**Provided passage:**
How to pass the output from one command as value of argument of the next command

Question

I want to pass the result of a command as a value of an argument of the next command. I know there is xargs and pipe | but those don't really help.

I want to run the command tail -f --pid=$REMOTE_PID logs where REMOTE_PID is the PID of a program which is running on a remote server. It writes digits from 1 to 30 in a log file and sleep(1). So I want to display simultaneously the digits coming from the log file on the local machine. All this is done in a script, not manually !!

Here is what I have done so far but can't get the correct PID. In the first command, I put the & to release the shell, so that I can run the next command

ssh user@host 'nohup sh showdigits.sh' &
ssh user@host 'PID=`pgrep -f showdigits.sh` && tail --pid=$PID -f logs'

These commands work but I get several PIDs before gitting the right one:

tail: cannot open '8087' for reading: No such file or directory
tail: cannot open '8109' for reading: No such file or directory
==> logs <==
1
2
3
...

I tried another code :

ssh user@host 'nohup sh showdigits.sh' & 
ssh user@host "ps -ef | awk '/[s]howdigits.sh/{print $2}' > pid && tail --pid=`cat pid` -f logs"

I get this error :
cat: pid: No such file or directory
tail: : invalid PID

I want to have the only one PID of the script showdigits.sh and pass it to tail. Maybe is there a simpler solution ?

Thank you

Answer 1

Your strategy is:

1. Start a process
2. Disconnect and forget about it
3. Reconnect and try to find it
4. Follow it

You can simplify it by dropping step 2 and 3 entirely:

ssh user@host '
  nohup sh showdigits.sh &
  tail --pid=$! -f logs
'

(NB: using sh to run a script is a worst practice)

Answer 2

your grep is matching more than 1 result. first match is assigned to --pid= and others are interpreted as file names.
you have to pass it through head (or tail) before processing (depending on which pid you want)
PID=$(pgrep -f showdigits.sh | head -n1)

**Exercises to complete:**
1 – According to the thread, what happens to the pgrep matches after the first one?
2 – Reproduce the part of the thread from "I want to pass" up to and including "not manually !!".
3 – List every step of the strategy that the first answer in the thread lays out.
None of the data that comes next is needed here.

**Source data:**
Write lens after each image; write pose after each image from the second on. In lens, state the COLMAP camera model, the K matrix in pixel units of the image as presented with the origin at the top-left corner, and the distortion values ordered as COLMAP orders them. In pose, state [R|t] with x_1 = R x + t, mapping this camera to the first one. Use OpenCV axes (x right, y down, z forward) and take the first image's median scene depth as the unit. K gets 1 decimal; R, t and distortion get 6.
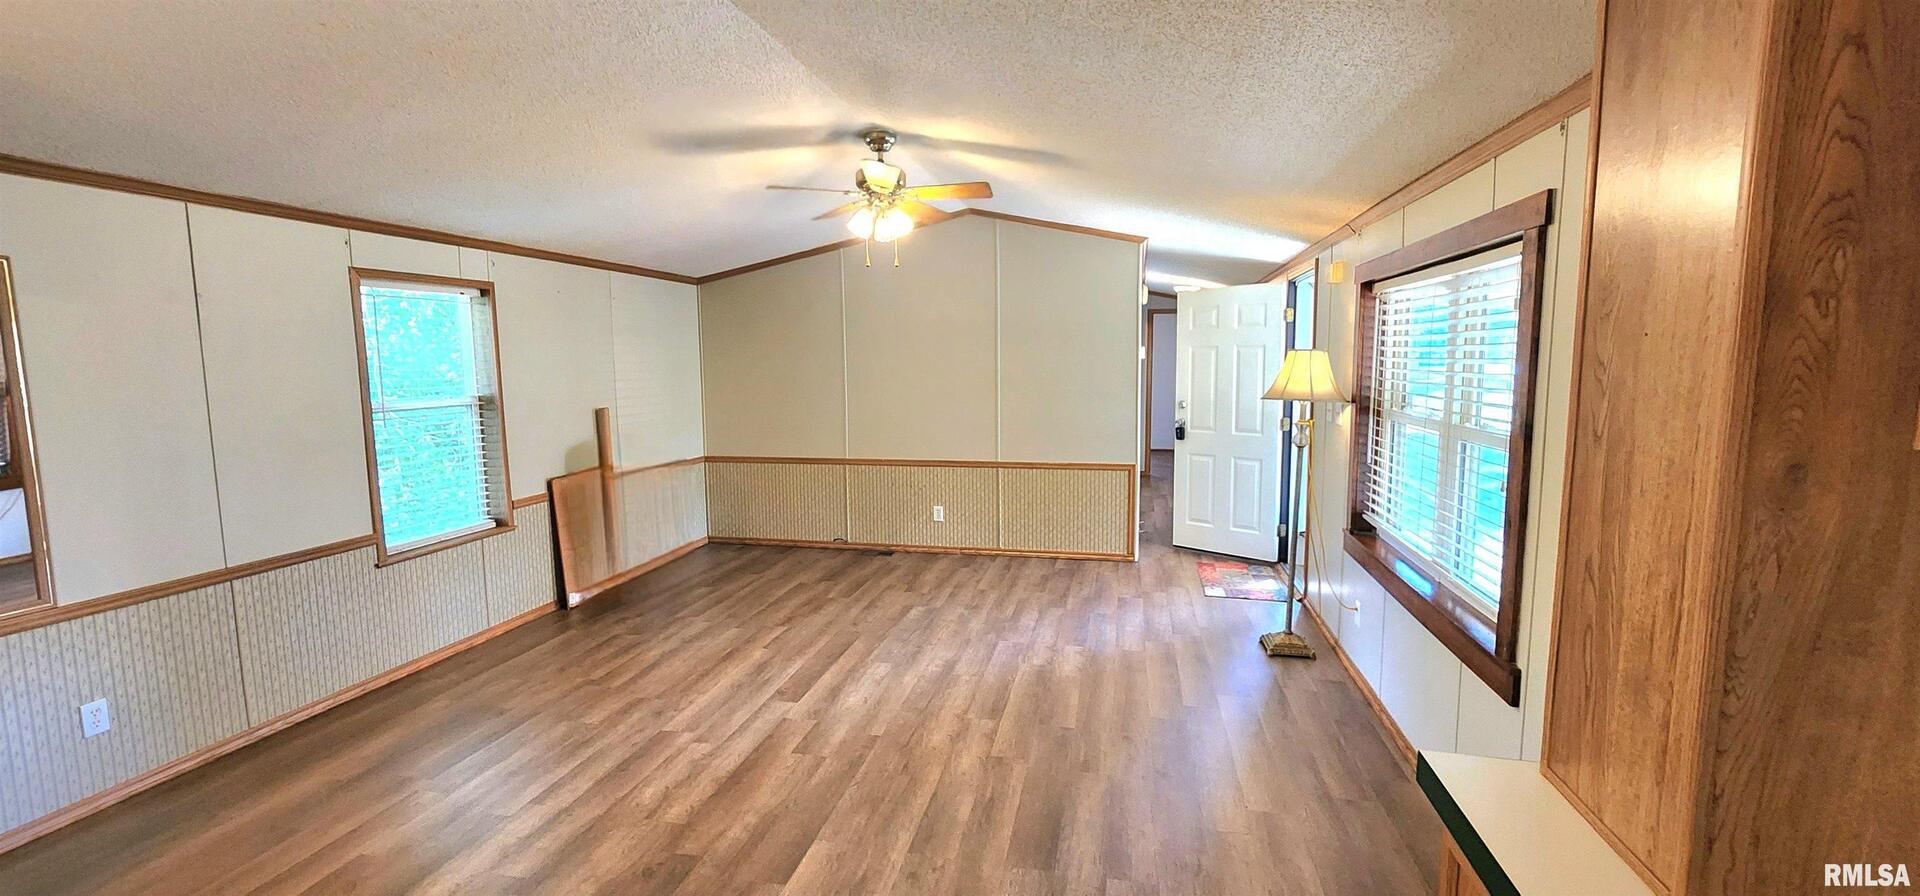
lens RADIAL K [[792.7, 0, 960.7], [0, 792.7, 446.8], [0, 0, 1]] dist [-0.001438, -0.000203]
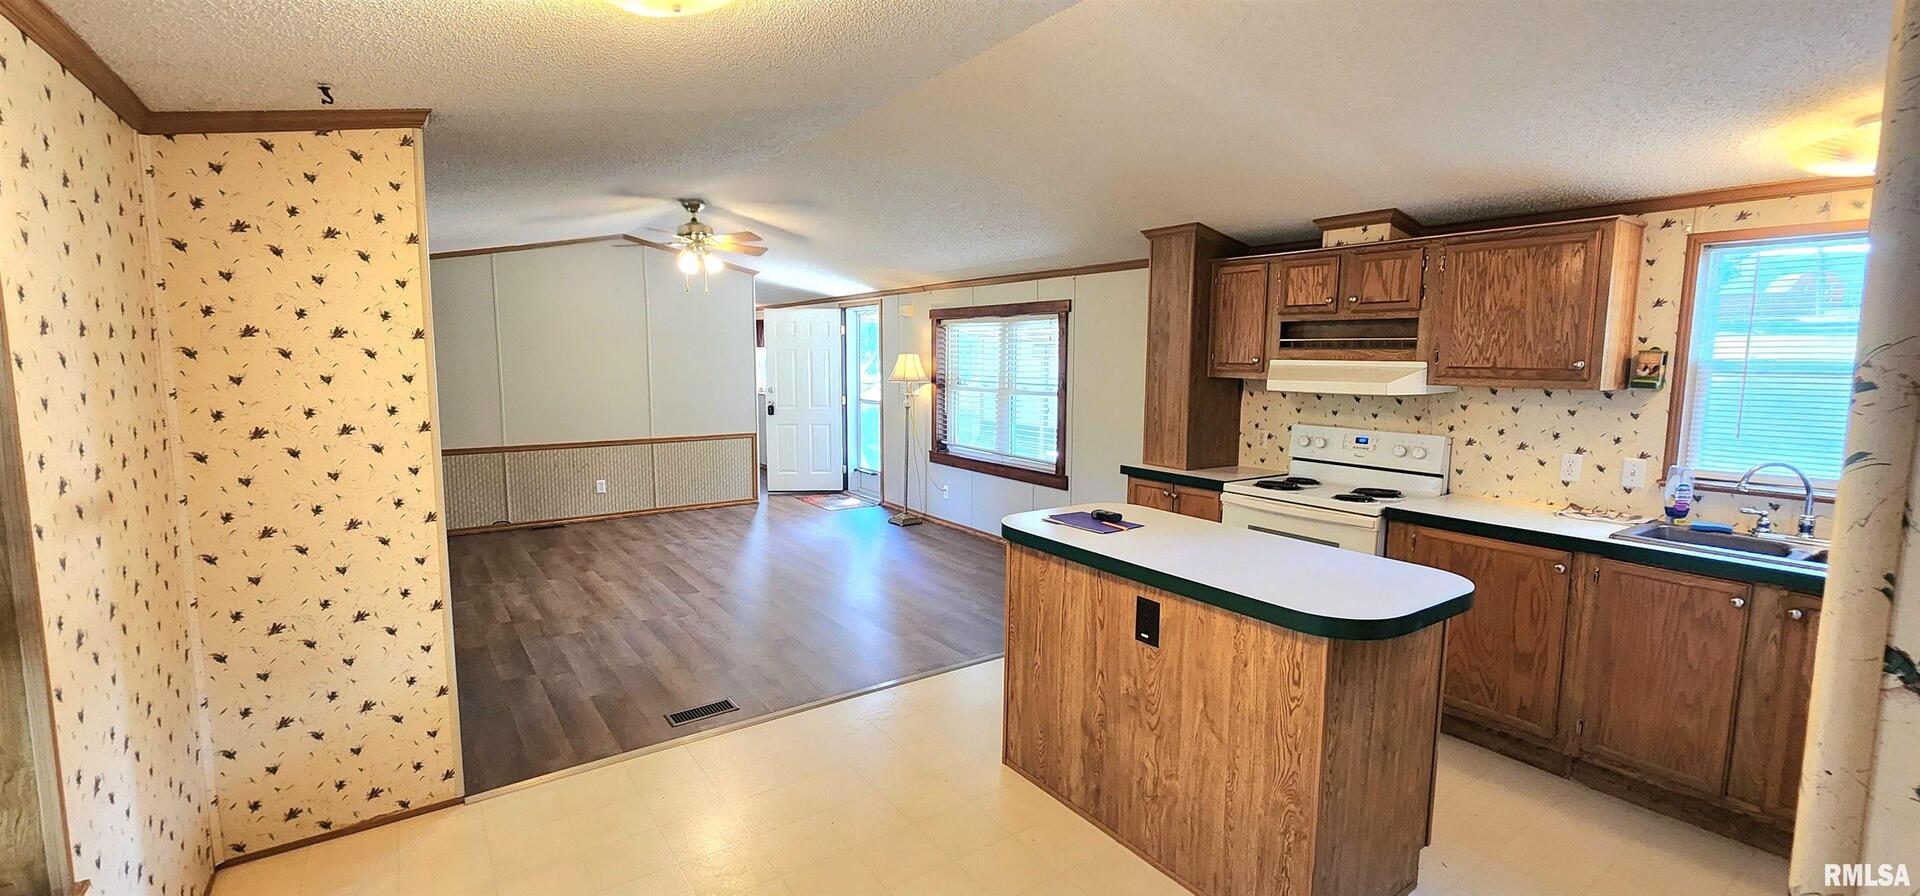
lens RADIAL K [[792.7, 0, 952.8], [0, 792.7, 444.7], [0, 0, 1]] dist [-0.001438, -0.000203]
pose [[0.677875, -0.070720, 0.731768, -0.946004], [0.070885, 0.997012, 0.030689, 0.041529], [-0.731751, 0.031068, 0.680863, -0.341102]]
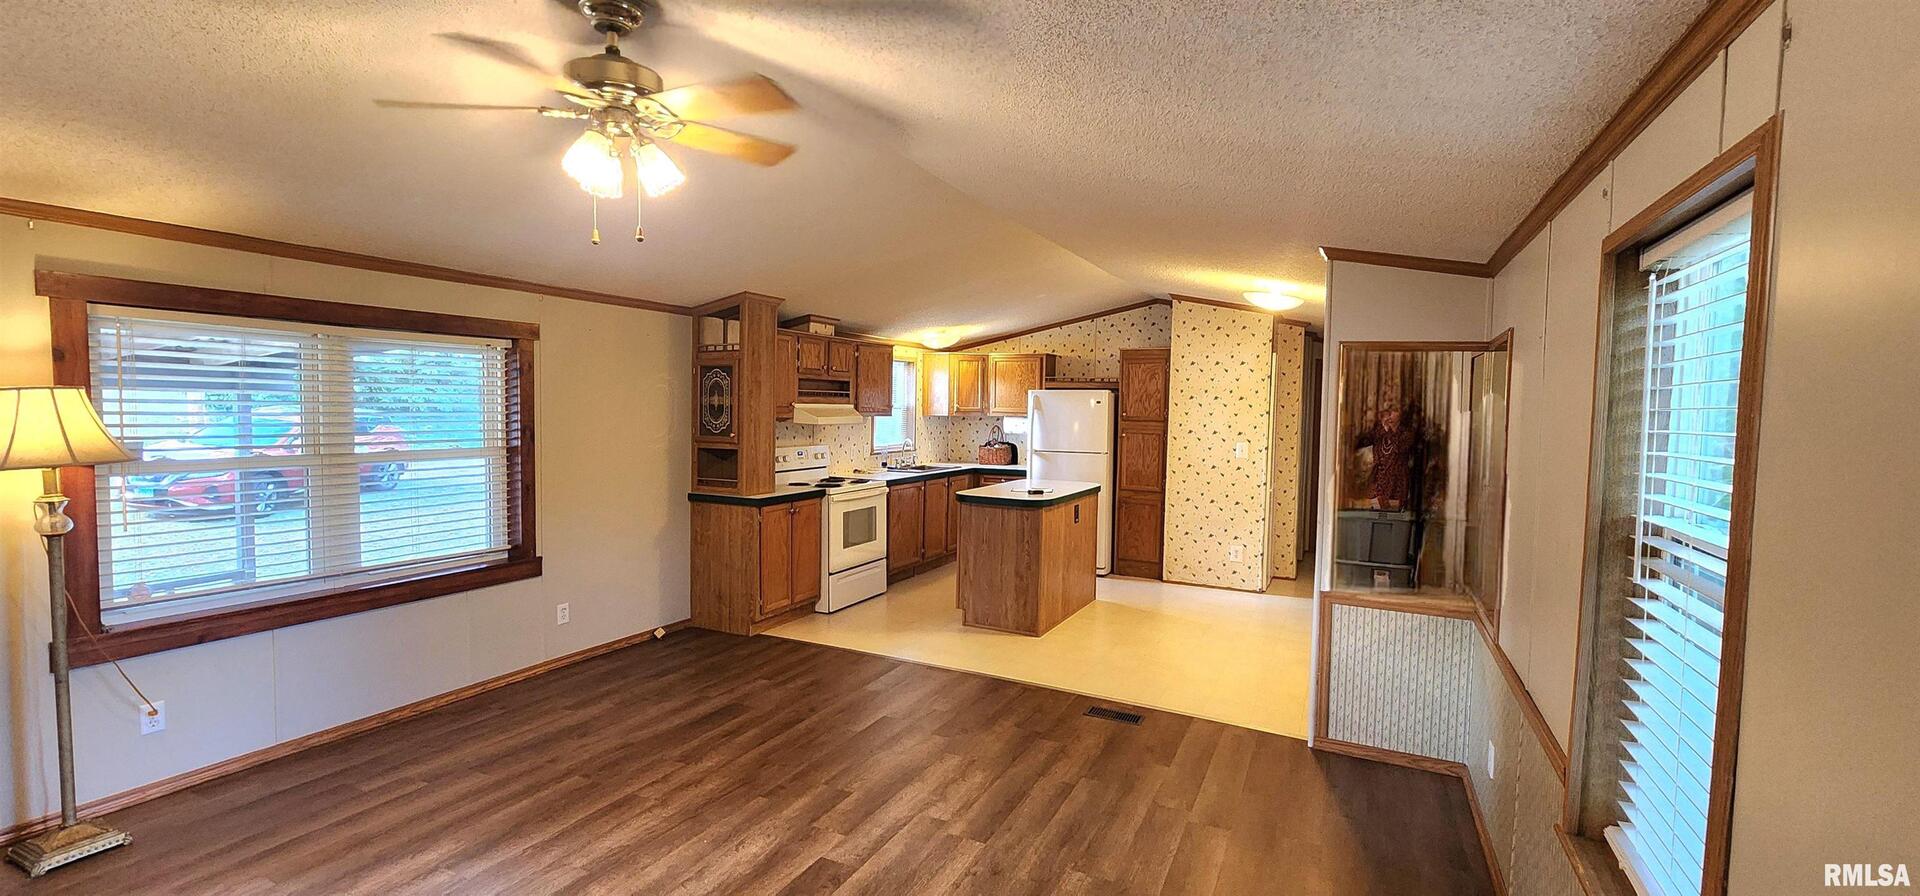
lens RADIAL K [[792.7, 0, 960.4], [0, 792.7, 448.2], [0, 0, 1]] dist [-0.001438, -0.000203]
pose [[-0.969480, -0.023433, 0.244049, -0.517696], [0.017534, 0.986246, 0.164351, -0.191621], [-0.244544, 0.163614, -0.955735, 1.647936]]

**Expected results:**
1 – They are interpreted as file names.

2 –
I want to pass the result of a command as a value of an argument of the next command. I know there is xargs and pipe | but those don't really help.

I want to run the command tail -f --pid=$REMOTE_PID logs where REMOTE_PID is the PID of a program which is running on a remote server. It writes digits from 1 to 30 in a log file and sleep(1). So I want to display simultaneously the digits coming from the log file on the local machine. All this is done in a script, not manually !!

3 –
1. Start a process
2. Disconnect and forget about it
3. Reconnect and try to find it
4. Follow it